• _DATA FOR THIS EXERCISE_

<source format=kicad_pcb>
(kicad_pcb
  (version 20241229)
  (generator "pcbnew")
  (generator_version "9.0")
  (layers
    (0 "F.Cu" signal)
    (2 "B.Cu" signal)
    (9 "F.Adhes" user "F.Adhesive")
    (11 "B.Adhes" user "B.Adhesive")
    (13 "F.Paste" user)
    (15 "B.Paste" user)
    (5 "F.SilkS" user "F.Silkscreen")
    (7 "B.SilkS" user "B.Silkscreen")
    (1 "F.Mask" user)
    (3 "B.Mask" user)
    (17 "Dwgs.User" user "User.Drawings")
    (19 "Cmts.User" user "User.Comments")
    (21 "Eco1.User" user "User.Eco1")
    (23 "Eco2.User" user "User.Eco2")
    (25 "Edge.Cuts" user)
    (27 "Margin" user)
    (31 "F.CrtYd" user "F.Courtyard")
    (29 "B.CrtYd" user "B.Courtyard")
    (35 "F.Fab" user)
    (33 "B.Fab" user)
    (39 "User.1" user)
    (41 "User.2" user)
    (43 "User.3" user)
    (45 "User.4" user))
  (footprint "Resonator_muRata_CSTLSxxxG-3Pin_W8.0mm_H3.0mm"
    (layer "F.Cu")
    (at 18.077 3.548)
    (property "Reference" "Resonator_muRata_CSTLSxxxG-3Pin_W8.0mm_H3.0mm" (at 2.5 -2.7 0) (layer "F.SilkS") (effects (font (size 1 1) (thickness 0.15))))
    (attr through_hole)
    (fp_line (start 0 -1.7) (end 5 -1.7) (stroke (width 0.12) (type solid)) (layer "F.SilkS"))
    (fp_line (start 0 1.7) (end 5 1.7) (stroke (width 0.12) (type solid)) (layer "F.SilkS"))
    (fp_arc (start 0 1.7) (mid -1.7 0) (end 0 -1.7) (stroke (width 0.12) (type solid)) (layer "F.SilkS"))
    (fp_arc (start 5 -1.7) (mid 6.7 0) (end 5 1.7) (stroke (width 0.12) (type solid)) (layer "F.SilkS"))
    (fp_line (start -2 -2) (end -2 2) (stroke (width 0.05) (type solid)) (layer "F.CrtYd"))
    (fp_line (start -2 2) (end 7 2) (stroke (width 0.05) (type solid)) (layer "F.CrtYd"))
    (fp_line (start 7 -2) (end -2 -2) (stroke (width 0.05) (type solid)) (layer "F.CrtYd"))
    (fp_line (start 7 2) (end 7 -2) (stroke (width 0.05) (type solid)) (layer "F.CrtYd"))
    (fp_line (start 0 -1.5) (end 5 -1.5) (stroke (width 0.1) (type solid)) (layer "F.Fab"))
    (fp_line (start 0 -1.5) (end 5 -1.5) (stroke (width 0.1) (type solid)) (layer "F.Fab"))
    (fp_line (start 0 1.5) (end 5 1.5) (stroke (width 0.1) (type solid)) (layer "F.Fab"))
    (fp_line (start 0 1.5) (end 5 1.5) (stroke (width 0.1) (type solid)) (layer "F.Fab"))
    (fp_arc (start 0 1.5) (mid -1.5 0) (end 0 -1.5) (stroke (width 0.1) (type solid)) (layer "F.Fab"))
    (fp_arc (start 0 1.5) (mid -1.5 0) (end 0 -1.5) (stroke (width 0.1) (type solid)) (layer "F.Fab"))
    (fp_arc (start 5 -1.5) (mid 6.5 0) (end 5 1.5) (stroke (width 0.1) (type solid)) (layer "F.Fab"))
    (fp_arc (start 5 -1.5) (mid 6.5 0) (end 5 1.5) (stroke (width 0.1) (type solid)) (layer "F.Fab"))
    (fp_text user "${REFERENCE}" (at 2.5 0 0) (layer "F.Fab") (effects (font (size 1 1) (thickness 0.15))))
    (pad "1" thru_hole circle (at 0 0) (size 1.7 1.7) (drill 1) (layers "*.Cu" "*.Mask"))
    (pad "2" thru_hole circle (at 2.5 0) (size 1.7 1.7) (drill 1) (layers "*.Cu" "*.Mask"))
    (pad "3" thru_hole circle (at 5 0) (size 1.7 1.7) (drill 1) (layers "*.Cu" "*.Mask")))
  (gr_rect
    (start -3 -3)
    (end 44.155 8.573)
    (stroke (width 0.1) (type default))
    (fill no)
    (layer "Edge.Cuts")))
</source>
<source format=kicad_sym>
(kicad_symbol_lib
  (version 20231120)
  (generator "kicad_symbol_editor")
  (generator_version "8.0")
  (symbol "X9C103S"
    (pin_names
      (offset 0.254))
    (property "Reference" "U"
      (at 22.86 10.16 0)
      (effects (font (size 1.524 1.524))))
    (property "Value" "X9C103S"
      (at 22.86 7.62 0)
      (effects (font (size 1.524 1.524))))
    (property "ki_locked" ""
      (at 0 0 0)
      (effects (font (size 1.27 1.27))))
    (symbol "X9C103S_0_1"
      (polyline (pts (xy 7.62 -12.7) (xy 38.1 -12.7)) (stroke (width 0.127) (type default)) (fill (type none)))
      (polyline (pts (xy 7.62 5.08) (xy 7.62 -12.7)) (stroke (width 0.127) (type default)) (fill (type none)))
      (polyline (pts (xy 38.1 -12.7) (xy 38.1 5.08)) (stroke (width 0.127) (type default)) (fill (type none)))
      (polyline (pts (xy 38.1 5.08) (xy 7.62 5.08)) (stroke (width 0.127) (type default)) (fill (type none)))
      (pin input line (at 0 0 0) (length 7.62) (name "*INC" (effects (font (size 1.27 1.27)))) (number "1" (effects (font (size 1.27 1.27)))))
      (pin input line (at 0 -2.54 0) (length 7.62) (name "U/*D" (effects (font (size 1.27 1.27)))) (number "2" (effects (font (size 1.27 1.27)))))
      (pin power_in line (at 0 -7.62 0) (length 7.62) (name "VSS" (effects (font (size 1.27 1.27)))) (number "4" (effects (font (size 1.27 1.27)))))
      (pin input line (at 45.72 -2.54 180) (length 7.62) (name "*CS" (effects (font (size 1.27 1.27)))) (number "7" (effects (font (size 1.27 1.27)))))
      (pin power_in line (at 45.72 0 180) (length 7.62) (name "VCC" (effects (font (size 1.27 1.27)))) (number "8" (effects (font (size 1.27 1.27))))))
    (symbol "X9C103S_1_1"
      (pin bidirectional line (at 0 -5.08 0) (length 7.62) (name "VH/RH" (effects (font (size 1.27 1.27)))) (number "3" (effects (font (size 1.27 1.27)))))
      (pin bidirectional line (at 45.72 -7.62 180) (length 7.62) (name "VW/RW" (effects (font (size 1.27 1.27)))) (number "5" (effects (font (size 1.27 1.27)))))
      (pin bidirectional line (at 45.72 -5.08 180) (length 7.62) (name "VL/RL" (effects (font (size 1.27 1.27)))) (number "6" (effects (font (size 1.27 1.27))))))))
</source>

• _TASK ITEM_
Go through the records and gather the lines that hold "Adhes".

• _WRITTEN RESPONSE_
    (9 "F.Adhes" user "F.Adhesive")
    (11 "B.Adhes" user "B.Adhesive")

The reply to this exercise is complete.